Objective: To test whether low variability of tidal volume (VT) and capnographic indices are predictive of subsequent respiratory morbidity in preterm infants.
Study design: In a birth cohort of 133 preterm infants, lung function was performed at 44 weeks postmenstrual age. Associations between the coefficient of variation (CV) of VT (CVVT) and of expired CO2 volume per breath (CVVE,CO2) with rehospitalization, wheeze, and inhalation therapy during infancy were assessed using logistic regression. Area under the curve (AUC) analysis was used to assess whether outcome prediction using bronchopulmonary dysplasia (BPD) classification was enhanced by CVVT or CVVE,CO2.

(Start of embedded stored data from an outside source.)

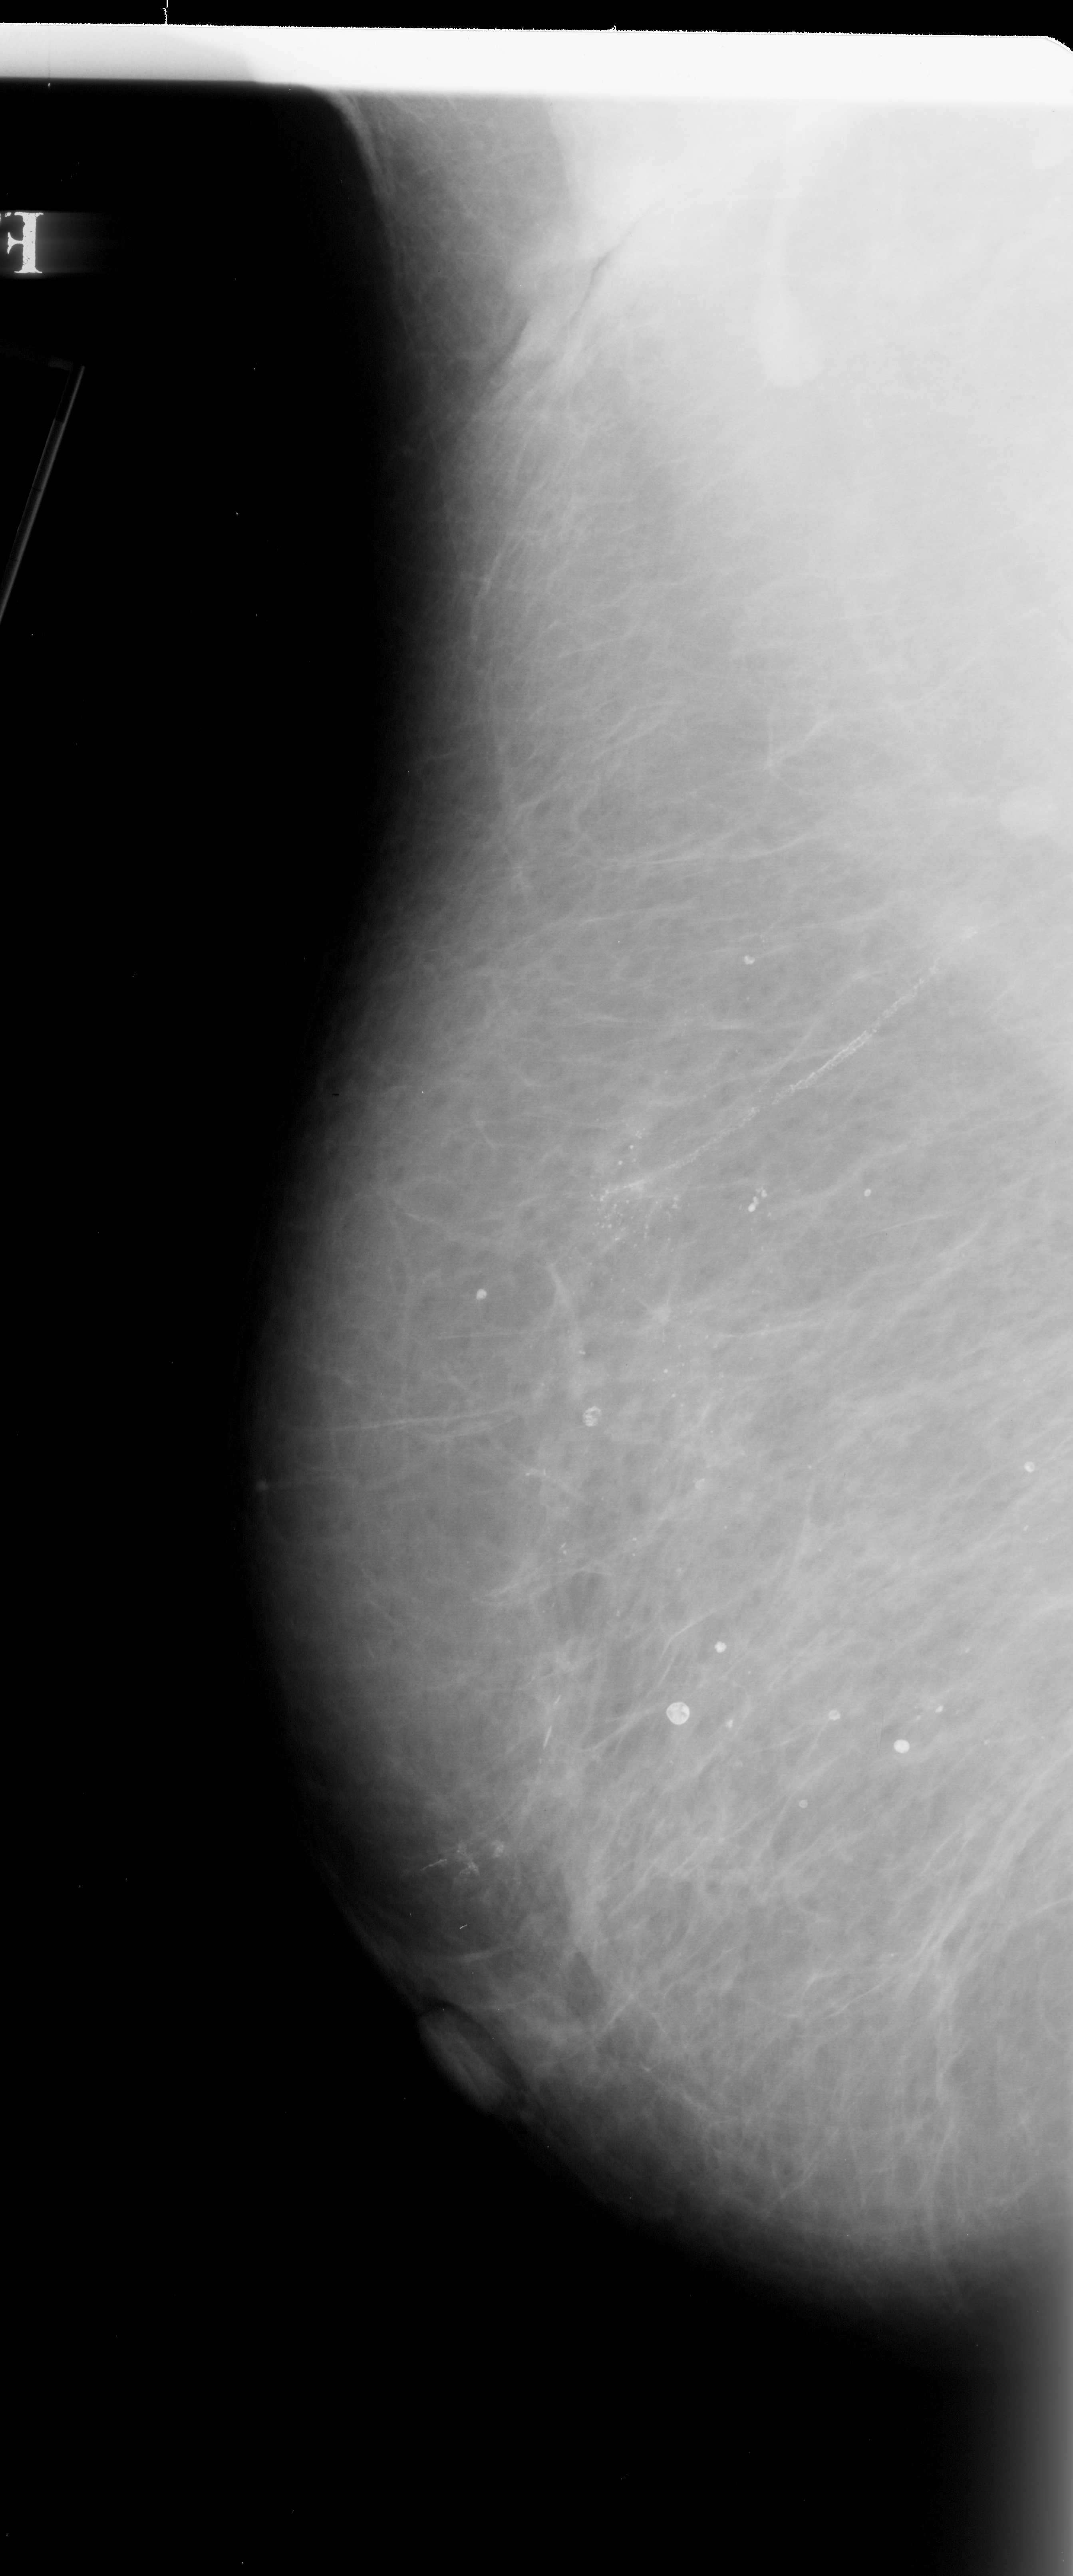
Scanned film-screen mammogram. Left breast. MLO view. Breast composition: scattered fibroglandular densities (BI-RADS density category 2 of 4). 1073 × 2576 image matrix.
Expert-marked regions of interest on this image (one box per marked abnormality):
- calcifications, morphology pleomorphic, distribution segmental; BI-RADS assessment category 4; pathology result (as recorded, not read from the image): malignant: bounding box <500,903,801,1693> (left, top, right, bottom; pixels)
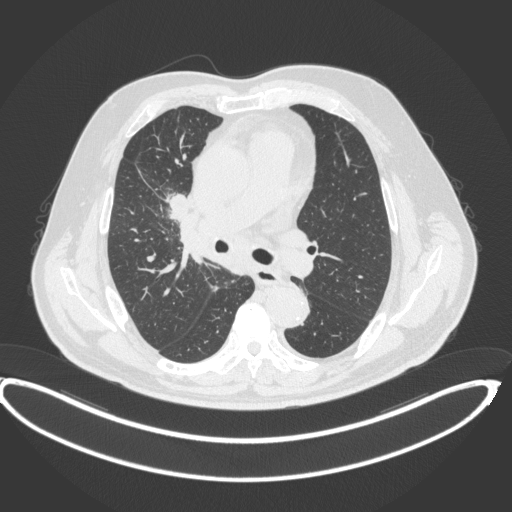
Chest CT, one axial slice. Slice 248 of 395 in the series (ordered by position). Reconstruction kernel B31f. Lung window (W 1500 / L -600 HU). 1 mm slice thickness. 512 × 512 image matrix, field of view 448 × 448 mm. Male patient, age 62 years. From the clinical record (not read from this slice): clinical TNM (as recorded): T1c N3 M1c.
Annotated regions visible in this slice (rectangle marked by the reading radiologist):
- lung tumour (recorded histology: adenocarcinoma): box from (x=164, y=191) to (x=199, y=225) px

Results: For each IQR decrease in CVVT (range, 4%-35%) and CVVE,CO2 (range, 5%-40%), the OR for rehospitalization increased by 2.25 (95% CI, 1.21-4.20) and 2.31 (95% CI, 1.20-4.45), respectively. The predictive value of BPD for rehospitalization was improved when CVVT or CVVE,CO2 was added to the model, with the AUC increasing from 0.56 to 0.66 in both models. No association was found for the other outcomes.
Conclusions: Compared with BPD classification alone, including near-term variability of tidal breathing parameters improves the prediction of rehospitalization in infancy. These findings may inform parent counseling and monitoring strategies in preterm infants.
Keywords: bronchopulmonary dysplasia; chronic lung disease; lung function; morbidity; newborn; prospective.